Line 109 that is throwing the warning:

  target += std_normal_lpdf(to_vector(z_1));

The only idea I currently have is to try out different initialization values via the init argument. Try something small like 0.1 or even 0 just to see if that fixes the problem maybe?

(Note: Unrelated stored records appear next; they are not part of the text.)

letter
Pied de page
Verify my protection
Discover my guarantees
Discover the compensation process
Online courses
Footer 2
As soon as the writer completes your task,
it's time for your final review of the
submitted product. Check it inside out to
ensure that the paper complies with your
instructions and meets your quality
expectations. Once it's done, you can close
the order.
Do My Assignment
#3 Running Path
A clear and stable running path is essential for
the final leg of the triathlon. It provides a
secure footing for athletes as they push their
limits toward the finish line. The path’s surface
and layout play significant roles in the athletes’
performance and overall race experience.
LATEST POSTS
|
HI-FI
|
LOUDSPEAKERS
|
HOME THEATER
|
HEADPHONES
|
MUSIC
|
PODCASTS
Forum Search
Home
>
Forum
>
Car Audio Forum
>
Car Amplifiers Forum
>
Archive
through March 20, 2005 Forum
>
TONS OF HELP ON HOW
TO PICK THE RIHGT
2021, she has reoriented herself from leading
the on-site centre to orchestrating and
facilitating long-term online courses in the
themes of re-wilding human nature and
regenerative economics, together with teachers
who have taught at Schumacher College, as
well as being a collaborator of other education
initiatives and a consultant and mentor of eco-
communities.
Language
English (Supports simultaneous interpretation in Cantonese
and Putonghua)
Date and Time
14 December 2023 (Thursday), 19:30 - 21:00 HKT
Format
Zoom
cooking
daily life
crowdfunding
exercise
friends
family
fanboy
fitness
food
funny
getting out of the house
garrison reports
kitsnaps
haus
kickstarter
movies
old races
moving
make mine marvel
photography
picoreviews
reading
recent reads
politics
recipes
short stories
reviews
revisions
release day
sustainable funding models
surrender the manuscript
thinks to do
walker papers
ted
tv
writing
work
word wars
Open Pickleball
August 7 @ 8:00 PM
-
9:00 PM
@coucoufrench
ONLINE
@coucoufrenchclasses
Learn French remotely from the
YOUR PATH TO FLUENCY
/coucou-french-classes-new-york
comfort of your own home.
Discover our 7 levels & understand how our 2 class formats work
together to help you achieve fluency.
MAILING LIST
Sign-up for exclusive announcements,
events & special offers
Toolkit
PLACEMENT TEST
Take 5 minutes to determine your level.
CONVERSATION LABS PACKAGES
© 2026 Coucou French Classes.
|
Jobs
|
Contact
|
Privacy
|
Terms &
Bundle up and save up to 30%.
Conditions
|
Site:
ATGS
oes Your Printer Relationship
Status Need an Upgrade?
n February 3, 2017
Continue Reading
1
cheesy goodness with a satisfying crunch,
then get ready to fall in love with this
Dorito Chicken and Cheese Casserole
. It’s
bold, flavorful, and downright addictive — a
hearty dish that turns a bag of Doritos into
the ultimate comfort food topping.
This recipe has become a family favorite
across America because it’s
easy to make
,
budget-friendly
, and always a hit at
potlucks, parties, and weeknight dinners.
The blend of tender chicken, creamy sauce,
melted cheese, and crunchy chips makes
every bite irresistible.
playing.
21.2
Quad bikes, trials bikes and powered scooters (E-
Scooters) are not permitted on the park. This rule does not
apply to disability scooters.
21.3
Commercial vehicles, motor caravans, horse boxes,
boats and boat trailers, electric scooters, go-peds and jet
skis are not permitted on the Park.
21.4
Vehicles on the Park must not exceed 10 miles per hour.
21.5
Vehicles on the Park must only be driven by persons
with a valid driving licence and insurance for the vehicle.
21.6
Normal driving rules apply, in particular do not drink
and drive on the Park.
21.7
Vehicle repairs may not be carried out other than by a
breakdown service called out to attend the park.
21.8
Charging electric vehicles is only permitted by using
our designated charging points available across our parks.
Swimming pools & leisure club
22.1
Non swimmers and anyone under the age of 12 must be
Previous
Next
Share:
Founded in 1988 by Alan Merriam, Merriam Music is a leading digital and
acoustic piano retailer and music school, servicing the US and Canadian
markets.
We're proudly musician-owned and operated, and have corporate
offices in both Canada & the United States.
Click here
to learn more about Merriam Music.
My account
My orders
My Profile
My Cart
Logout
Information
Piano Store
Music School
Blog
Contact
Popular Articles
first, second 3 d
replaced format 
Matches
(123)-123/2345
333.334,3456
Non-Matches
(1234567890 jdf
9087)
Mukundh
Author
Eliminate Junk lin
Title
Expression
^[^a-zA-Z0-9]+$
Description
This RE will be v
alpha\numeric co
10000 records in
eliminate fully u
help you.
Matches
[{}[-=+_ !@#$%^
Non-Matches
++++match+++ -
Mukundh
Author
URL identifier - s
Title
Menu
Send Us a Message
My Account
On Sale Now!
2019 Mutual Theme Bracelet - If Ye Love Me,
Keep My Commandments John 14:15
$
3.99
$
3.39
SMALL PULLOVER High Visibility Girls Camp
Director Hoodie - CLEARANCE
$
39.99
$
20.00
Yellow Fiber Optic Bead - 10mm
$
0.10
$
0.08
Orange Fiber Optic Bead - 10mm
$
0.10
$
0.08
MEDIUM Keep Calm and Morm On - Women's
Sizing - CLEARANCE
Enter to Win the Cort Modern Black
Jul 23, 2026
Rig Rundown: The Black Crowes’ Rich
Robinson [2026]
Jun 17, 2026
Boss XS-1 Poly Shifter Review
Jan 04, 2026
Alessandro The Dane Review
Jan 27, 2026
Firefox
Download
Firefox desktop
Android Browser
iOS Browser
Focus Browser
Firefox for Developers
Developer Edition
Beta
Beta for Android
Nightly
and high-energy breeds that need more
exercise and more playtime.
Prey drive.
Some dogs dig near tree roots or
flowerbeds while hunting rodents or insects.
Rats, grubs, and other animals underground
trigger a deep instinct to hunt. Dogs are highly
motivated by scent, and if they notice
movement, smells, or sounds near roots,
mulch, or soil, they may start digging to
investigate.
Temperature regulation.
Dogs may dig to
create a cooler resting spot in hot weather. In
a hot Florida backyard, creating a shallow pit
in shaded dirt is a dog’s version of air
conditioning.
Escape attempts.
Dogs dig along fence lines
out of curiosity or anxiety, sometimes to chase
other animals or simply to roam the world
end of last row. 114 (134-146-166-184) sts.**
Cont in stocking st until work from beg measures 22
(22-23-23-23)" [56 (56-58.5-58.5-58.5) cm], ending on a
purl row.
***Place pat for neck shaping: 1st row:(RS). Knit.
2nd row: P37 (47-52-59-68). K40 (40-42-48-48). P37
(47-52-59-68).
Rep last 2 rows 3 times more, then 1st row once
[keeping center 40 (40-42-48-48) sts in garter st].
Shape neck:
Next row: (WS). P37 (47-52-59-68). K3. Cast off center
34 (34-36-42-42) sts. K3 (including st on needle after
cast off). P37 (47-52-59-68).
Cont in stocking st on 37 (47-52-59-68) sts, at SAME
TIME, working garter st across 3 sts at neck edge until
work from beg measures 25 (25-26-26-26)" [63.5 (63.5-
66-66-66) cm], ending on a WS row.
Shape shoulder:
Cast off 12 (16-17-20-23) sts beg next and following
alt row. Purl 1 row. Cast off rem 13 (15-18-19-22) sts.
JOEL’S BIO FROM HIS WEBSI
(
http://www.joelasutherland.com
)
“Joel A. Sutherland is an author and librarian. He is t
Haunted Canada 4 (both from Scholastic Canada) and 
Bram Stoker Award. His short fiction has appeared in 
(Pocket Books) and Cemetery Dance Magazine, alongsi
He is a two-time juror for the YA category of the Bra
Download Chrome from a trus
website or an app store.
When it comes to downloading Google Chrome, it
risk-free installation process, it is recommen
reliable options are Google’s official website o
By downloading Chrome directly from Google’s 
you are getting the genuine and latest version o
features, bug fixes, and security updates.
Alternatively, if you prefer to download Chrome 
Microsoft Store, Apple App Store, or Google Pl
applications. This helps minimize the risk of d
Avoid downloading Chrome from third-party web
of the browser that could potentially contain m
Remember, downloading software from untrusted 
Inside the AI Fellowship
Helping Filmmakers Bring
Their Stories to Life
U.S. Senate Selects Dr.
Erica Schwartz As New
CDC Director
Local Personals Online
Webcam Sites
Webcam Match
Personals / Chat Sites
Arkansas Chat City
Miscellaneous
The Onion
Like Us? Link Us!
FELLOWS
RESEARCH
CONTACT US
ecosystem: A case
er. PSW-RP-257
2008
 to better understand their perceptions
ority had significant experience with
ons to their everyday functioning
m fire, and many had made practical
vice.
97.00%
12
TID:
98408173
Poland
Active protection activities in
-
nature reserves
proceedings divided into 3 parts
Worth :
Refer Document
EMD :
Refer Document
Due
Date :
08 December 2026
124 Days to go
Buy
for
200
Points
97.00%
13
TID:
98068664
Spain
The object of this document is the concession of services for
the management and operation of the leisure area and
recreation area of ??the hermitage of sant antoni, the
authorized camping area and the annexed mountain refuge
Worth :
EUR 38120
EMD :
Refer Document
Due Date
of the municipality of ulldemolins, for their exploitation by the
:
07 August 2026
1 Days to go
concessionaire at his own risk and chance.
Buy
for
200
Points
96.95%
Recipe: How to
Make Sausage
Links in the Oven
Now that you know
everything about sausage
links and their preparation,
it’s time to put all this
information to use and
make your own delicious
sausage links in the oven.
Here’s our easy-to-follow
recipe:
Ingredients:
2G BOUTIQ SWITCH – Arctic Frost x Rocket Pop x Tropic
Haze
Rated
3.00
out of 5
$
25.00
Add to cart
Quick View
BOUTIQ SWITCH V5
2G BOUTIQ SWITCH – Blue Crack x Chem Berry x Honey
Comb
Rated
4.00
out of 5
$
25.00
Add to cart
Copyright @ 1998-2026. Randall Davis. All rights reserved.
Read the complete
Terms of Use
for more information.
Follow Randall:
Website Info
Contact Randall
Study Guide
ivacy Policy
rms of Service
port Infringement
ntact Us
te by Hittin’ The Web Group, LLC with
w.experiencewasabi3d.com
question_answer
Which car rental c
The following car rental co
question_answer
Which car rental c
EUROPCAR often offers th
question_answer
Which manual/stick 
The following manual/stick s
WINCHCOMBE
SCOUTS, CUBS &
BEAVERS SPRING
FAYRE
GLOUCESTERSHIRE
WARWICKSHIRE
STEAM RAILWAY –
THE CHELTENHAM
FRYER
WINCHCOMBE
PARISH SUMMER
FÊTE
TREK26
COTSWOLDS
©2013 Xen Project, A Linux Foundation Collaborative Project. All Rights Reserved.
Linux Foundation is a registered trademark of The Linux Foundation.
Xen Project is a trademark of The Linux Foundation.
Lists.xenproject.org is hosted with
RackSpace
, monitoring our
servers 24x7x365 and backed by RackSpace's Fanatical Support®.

@scholz I tried this with init = 0 and ran into the same issue. For some reason when I try init = 0.1 my models fail with the following error:

Stan model 'model_40c60317027a903f80c0cf96b9b92a89-202205061603-1-3da6bd' does not contain samples after warmup.
Error in validate_rhat(s$summary[, "Rhat"]) : is.numeric(x) is not TRUE

You could try starting with a simpler model and then slowly building up to the more complex ones. Might help you identify what breaks the model.

1 Like

@scholz Thanks for this suggestion - very helpful. The problem seems to be with the addition of a time-varying term in the scale model. Currently running into the following error when trying to estimate this model:

Error in if (any(efbmi_per_chain < threshold)) { :
   missing value where TRUE/FALSE needed
Calls: brm_multiple -> <Anonymous> -> value.Future -> signalConditions  

Going to start a separate thread for this particular issue.